Это друзья. Они шутят, смеются, одним словом — развлекают.
— Музыку включить? — спросил кто-то. — Что ты хочешь услышать?
— Крутите что хотите.
Тут же послышалось: «Я люблю тебя, жизнь»...
Стоп! Кончилась музыка. Пропали голоса, раздается первая команда. Теперь доктор спрашивает о самочувствии, но, видимо, уже только так, по традиции. По его голосу чувствую: он-то знает — у меня все в порядке.
Взглянул на часы. Остаются считанные минуты до старта. Еще раз оглядываю кабину. Сейчас это мой дом, моя крепость... Что же я чувствую? Страх?
Во всей моей сознательной жизни, во время первых прыжков с парашютом, в моменты других так называемых «острых» ощущений я не испытывал этого чувства, потому что всегда знал, на что иду.
И все, что я ни делал до сих пор, приходило само собой, естественно вытекало из обыденных и ясных представлений о долге и из самого честного желания не быть последним.
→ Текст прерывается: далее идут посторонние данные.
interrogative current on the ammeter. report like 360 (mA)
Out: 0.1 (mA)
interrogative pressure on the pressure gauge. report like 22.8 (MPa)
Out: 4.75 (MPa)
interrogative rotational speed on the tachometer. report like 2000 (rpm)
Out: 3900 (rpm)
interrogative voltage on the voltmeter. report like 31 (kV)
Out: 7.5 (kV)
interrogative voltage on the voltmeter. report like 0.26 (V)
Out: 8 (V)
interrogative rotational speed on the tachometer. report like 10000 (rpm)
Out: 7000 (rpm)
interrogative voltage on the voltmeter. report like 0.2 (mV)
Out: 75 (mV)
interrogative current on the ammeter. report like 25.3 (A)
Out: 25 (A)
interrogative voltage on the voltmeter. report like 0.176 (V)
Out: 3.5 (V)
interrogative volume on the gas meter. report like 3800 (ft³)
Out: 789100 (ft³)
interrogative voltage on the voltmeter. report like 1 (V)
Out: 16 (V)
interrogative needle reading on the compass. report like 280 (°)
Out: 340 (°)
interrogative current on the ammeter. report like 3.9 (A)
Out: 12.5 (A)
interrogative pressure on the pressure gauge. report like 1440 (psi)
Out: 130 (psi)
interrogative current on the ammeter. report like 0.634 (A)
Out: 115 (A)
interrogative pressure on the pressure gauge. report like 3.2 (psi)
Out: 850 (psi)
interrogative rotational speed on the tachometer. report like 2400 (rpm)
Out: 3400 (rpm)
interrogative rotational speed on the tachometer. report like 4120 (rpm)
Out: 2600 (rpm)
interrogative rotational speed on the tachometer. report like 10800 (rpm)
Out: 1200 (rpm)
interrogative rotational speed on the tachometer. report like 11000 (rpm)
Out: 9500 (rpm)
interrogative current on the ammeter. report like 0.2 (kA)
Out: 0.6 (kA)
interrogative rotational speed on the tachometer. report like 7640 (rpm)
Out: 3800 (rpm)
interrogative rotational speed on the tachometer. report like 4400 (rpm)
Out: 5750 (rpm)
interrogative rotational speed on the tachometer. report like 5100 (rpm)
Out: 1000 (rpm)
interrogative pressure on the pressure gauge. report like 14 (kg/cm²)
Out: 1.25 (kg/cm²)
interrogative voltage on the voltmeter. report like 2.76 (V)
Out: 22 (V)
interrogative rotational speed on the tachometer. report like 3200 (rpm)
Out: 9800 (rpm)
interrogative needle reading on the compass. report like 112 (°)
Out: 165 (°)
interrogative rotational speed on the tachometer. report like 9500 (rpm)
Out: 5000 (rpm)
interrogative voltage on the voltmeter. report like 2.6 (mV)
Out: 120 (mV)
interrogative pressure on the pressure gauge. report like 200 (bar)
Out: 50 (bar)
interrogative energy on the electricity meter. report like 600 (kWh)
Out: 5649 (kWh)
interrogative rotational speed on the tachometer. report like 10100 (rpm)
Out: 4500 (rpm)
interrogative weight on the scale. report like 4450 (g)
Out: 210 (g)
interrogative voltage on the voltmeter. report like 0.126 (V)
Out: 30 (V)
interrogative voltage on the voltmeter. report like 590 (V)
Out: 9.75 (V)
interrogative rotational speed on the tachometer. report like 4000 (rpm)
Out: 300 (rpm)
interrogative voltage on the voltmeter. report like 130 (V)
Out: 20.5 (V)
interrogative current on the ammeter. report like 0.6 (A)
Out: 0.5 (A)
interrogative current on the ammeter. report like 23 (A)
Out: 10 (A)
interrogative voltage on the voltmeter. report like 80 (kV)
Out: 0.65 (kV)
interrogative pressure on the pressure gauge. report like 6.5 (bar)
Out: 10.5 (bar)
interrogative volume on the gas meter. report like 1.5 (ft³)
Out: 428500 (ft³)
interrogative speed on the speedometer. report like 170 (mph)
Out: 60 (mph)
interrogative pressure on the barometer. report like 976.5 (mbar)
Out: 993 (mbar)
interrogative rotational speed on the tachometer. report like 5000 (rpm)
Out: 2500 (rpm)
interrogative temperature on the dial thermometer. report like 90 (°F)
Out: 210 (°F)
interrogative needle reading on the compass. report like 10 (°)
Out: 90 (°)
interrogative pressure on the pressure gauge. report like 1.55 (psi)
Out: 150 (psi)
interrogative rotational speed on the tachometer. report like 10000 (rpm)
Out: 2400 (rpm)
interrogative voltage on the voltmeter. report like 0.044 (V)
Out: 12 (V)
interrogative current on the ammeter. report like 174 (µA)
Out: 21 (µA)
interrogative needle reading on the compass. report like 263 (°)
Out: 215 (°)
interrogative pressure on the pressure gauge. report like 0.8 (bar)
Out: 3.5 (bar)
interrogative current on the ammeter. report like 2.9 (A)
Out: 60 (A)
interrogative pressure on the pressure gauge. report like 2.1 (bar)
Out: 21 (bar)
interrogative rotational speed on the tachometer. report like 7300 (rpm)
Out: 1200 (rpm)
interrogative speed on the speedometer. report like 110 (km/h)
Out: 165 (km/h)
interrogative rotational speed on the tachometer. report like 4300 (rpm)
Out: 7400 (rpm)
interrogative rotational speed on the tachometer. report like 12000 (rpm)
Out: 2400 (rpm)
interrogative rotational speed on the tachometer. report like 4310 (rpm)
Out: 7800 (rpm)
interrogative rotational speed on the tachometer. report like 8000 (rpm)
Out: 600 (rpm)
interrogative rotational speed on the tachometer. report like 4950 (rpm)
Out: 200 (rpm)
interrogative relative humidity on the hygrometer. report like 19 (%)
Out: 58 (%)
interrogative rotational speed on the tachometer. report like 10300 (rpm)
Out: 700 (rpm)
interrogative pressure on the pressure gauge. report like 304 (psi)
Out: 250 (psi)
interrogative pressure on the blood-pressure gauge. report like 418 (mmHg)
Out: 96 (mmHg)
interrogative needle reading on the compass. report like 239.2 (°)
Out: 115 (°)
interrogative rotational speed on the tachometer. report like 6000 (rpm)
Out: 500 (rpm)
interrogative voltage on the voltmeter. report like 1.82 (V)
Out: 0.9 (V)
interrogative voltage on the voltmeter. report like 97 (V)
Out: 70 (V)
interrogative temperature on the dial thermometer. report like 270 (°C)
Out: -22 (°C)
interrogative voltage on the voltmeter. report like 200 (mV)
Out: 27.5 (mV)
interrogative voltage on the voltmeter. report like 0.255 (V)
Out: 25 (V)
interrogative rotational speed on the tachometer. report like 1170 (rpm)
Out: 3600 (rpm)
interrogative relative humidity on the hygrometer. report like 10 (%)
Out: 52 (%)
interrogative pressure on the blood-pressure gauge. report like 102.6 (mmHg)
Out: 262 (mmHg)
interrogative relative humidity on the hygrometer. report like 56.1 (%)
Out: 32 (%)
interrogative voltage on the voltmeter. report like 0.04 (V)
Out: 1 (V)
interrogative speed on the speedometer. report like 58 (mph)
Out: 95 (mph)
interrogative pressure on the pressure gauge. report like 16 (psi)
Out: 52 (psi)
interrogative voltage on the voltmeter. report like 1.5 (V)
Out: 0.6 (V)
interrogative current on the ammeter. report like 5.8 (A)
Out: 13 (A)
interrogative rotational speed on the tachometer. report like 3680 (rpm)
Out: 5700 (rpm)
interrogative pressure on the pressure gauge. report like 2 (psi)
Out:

Появлялась потребность, привычка, необходимость подчинять свои интересы интересам дела.
Об этом, еще подсознательно, я думал мальчишкой, когда стал тимуровцем в пионерской дружине; об этом я думал, когда нес заявление в комсомол, который помог мне понять, что такое чувство локтя людей, стоящих в одном строю. Помню, еще в старших классах я был членом комитета комсомола, отвечал за стенную печать. Наступили перевыборы комитета, и тут стали меня критиковать, да так, что только пух летел.
«Ну, — думаю, — «наработался» в молодежных лидерах».
Стали выдвигать кандидатов в новый состав комитета. Слышу: «Титова!»
— Да вы что это, ребята! — взъярился я. — Живого места на мне не оставили и теперь опять?
— Ты понял, за что мы тебя критиковали?
— Ну, понял, — буркнул я.
— Теперь-то и будешь работать так, как надо...
— Титова! — кричат ребята.
Так я вновь стал членом комитета!
Многое дал мне комсомол, внеся «коррективы» в мой несколько экспансивный характер, — и сделал это на мое же благо.